November 2, 2019 – The University of the West Indies’ Seismic Research Center (UWI-SRC), in collaboration with the National Emergency Management Organization (NEMO), will be hosting the second in a series of five-day training sessions with volunteers.
This time, it’s the turn of volunteers in the north leeward communities under the volcano ready communities project. The project aims to prepare communities to manage potential impacts of La Soufrière Volcano and related hazards.
The “Volcano-Ready Communities in St. Vincent and the Grenadines” project targets 12 communities in the high-risk zones of La Soufrière. It specifically seeks to improve response capacities through training and risk assessment; develop a “Volcano-Ready” framework and toolkit for communities; and create public education and awareness materials to be shared with schools, businesses, and residents.
“We want to ensure that people here can live safely and resiliently and enjoy their lives, so that when bad things happen because of the environment that [they] won’t be knocked back as badly,” says NEMO Director, Michelle Forbes. Following successful completion of the project, St. Vincent and the Grenadines will be the first country in the Region to hold a “Volcano-Ready” designation. The 12 communities targeted during the two-year project have been divided into two groups. On the Windward side: Big Level, Colonarie, Fancy, Overland, Owia, Park Hill, Sandy Bay and South Rivers; and on the Leeward side: Chateaubelair, Fitz Hughes, Rose Hall and Spring Village.

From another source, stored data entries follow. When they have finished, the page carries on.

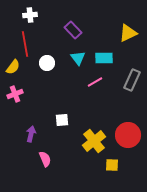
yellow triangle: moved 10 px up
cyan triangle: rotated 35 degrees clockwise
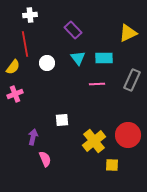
pink line: moved 2 px right, 2 px down; rotated 28 degrees clockwise
purple arrow: moved 2 px right, 3 px down
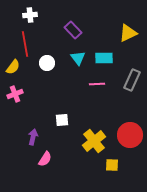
red circle: moved 2 px right
pink semicircle: rotated 56 degrees clockwise
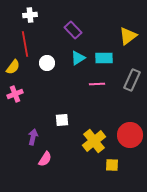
yellow triangle: moved 3 px down; rotated 12 degrees counterclockwise
cyan triangle: rotated 35 degrees clockwise
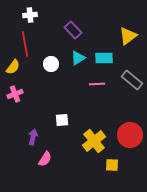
white circle: moved 4 px right, 1 px down
gray rectangle: rotated 75 degrees counterclockwise
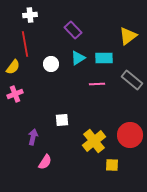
pink semicircle: moved 3 px down
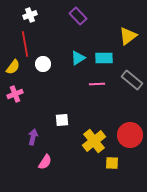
white cross: rotated 16 degrees counterclockwise
purple rectangle: moved 5 px right, 14 px up
white circle: moved 8 px left
yellow square: moved 2 px up
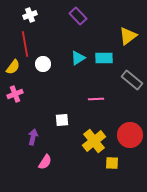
pink line: moved 1 px left, 15 px down
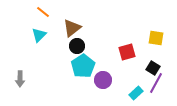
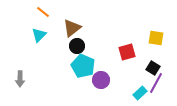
cyan pentagon: rotated 15 degrees counterclockwise
purple circle: moved 2 px left
cyan rectangle: moved 4 px right
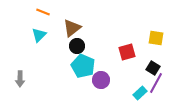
orange line: rotated 16 degrees counterclockwise
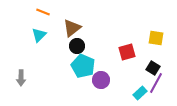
gray arrow: moved 1 px right, 1 px up
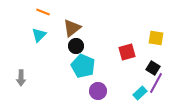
black circle: moved 1 px left
purple circle: moved 3 px left, 11 px down
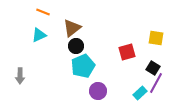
cyan triangle: rotated 21 degrees clockwise
cyan pentagon: rotated 25 degrees clockwise
gray arrow: moved 1 px left, 2 px up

The official Project Launch was held on April 6, 2018 at the Sandy Bay Government School, and attended by beneficiaries of approximately six of the targeted communities
. The project is being administered through CDB’s Community Disaster Risk Reduction Fund (CDRRF) and is supported by the Government of Canada and the European Union.
The workshop will be held at the Richmond Vale Academy at Richmond. It begins at 8.30 in the morning on Monday, November 3 and will run until Friday, November 8th.